Native analytics tools
Some social platforms have their own analytics tools and they’re generally free. Facebook and Instagram have Insights, Twitter has limited native analytics and Business accounts can access the Pinterest analytics dashboard.
Native analytics are great for businesses who choose to focus all of their energy on a single platform. But if you have more than one account, you’ll very quickly become frustrated with flitting between dashboards.
TapInfluence
TapInfluence is the perfect free platform for businesses who do a lot of influencer marketing. It helps you find the top influencers you want to work with and measure their success.
You can easily determine the reach, engagement and cost of potential influencers. You can search profiles by keyword, audience data and insights, visuals and more, then benchmark an influencer’s results and work out your campaign ROI.
TweetDeck
This free Twitter tool allows users to track, organise and understand their Twitter campaigns. Manage multiple Twitter accounts in one interface, uncover emerging trends, manage your Twitter Lists and stay up to date with all of your notifications in one place.
The app has a user-friendly and uncluttered interface of columns that can be customised to suit your needs. If your only social platform is Twitter, you won’t find a better measurement tool… free or paid.
Top 4 paid social media measurement tools
For businesses with money in the bank, who are further along their marketing journey or who want to build their presence across multiple social platforms, paid platforms with more functions are the best option. Here are four of the best on the market.
NapoleonCat
If you’re looking to measure social media analytics, manage social customer service and automate posting and reporting, then NapoleonCat is the social media dashboard for you.
It pools data from Facebook, Twitter, Instagram, LinkedIn, and YouTube to help you better understand and manage your social media campaigns. And once you’ve got a handle on the analytics, you can apply your insights to provide better customer service using the Social Inbox.
Keyhole
With Keyhole, you can track influencer and hashtag data, measure the metrics that tell you how you’re doing, calculate campaign impact and ROI, and create comprehensive reports about all of the above.
Data collection, tracking and reporting can all be automated, which saves you time, helps you pick out glaring issues and make changes that lead to social success. As well as the usual social media analytics, you can find out when the best time is to post and what hashtags are trending with your audience.
SHIELD
SHIELD is the app of choice for B2B businesses because it focuses entirely on measuring performance on LinkedIn. Run content analytics for average likes, comments, and hashtag success, or track what individual employees are posting about your business.

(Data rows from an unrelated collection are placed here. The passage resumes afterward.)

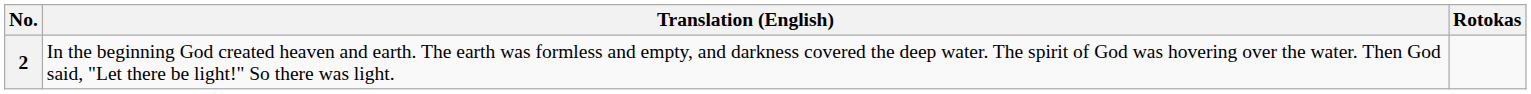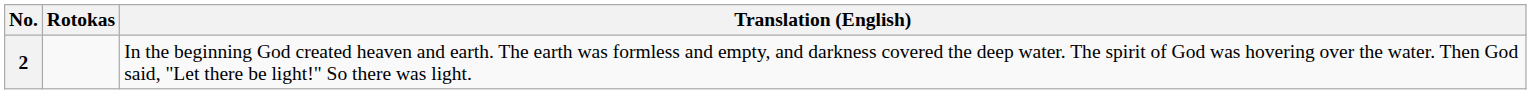columns swapped: Rotokas <-> Translation (English)
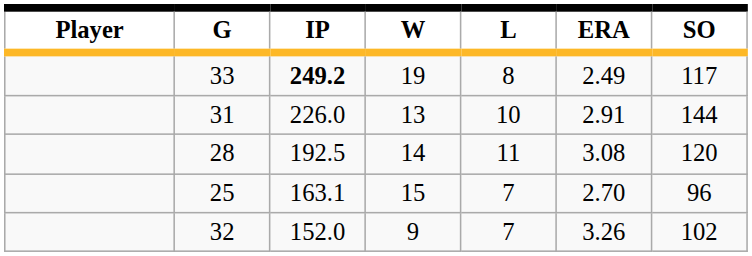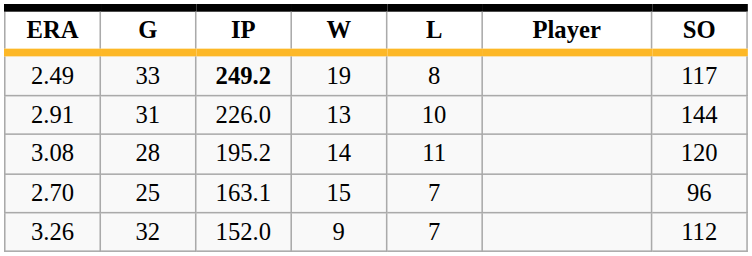columns swapped: Player <-> ERA
28 | IP: 192.5 -> 195.2
32 | SO: 102 -> 112
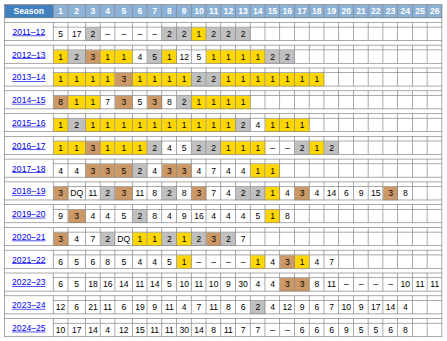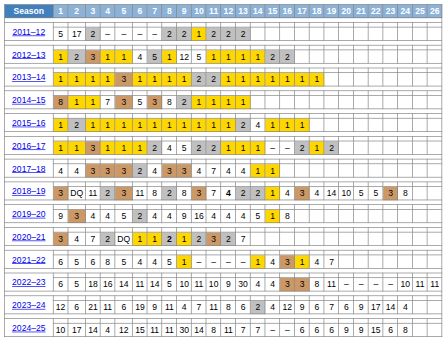2017–18 / 3 | 5: 5 -> 3
2018–19 / 11 | 12: normal -> bold
2018–19 / 11 | 20: 6 -> 10
2018–19 / 11 | 21: 9 -> 5
2018–19 / 11 | 22: 15 -> 5
2019–20 / 4 | 7: 8 -> 4
2020–21 / 7 | 8: normal -> bold
2023–24 / 21 | 20: 10 -> 6
2024–25 / 14 | 21: 5 -> 9
2024–25 / 14 | 22: 5 -> 15
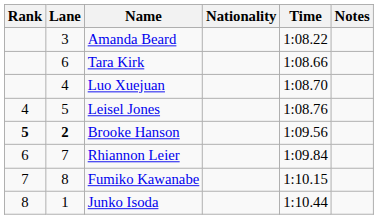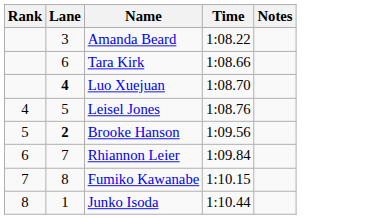- column: Nationality
Luo Xuejuan | Lane: normal -> bold
Brooke Hanson | Rank: bold -> normal
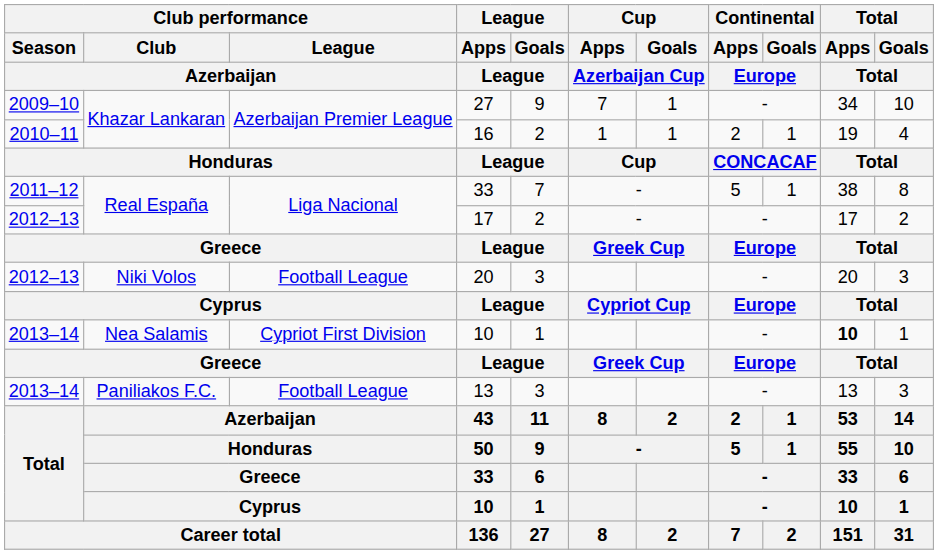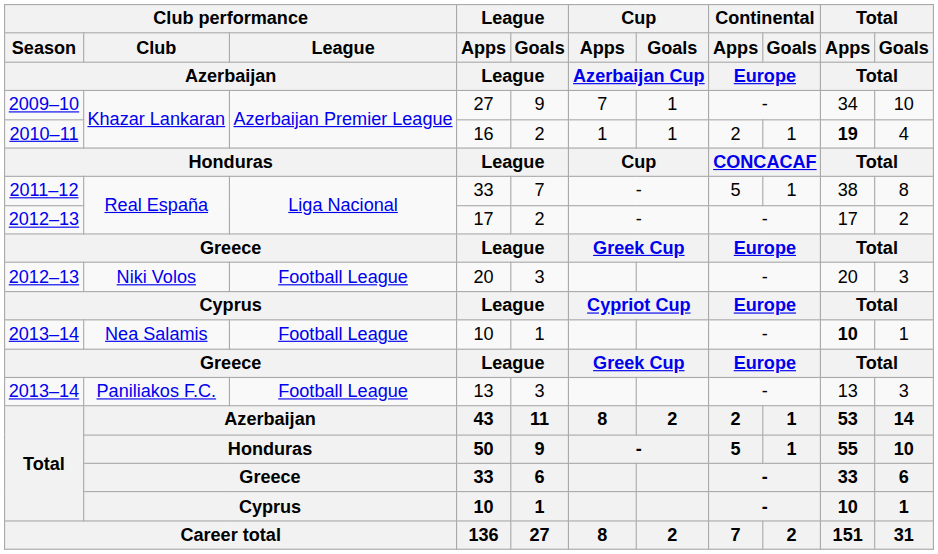16 | Total / Apps / Total: normal -> bold
2013–14 / 10 | Club performance / League / Azerbaijan: Cypriot First Division -> Football League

The app automatically generates content and growth insights, so you can concentrate on building your presence and engaging with others on LinkedIn.
Snaplytics
As video content becomes more and more important to content marketing, Snaplytics has popped up to fill the gap where a native Snapchat and Instagram Stories measurement tool should exist.

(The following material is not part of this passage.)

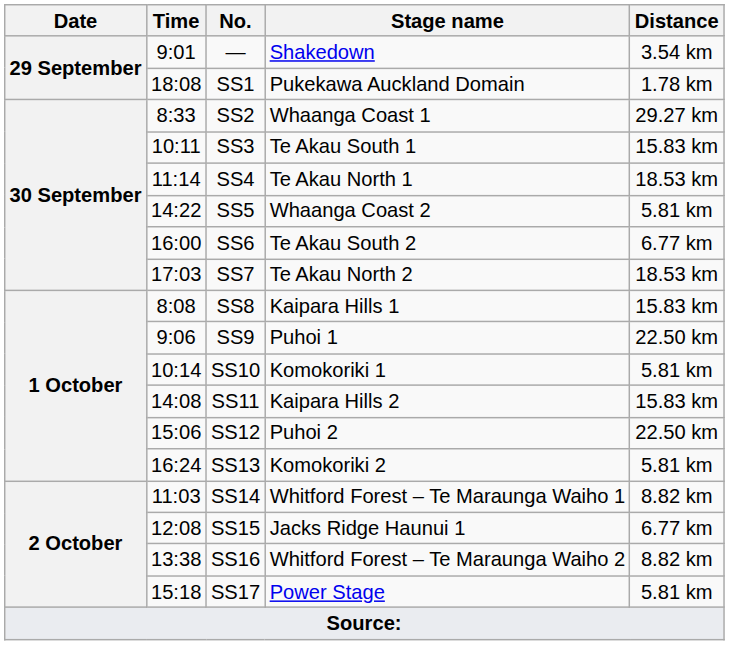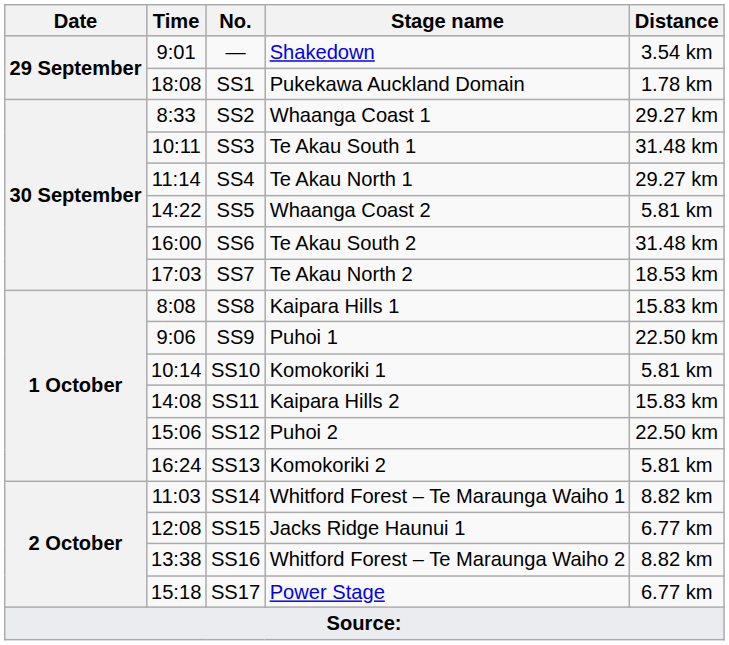SS3 | Distance: 15.83 km -> 31.48 km
SS4 | Distance: 18.53 km -> 29.27 km
SS6 | Distance: 6.77 km -> 31.48 km
SS17 | Distance: 5.81 km -> 6.77 km
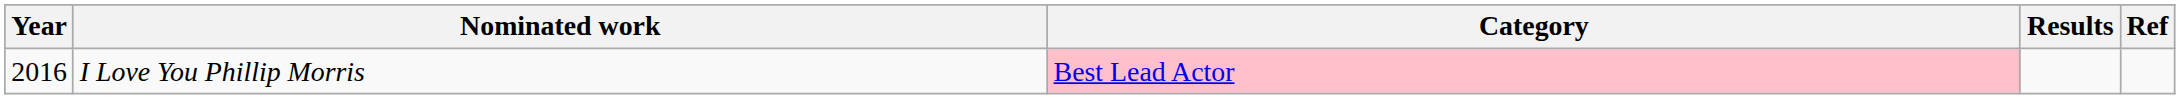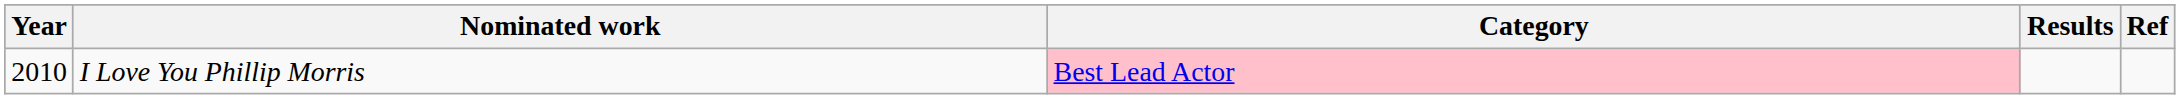I Love You Phillip Morris | Year: 2016 -> 2010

Snaplytics allows users to create and post content to both platforms. But that’s not its major strength. It also measures video-specific metrics like open and complete rates. And since both of these social media outlets are popular with Millenials and Gen Zs, it makes sense to add it to your social media measurement toolbox.
The takeaway
If you want to succeed on social media, you need to get serious about data. But you don’t have to set up complicated systems of your own. You just need to find the right social media measurement tool for your business and its goals.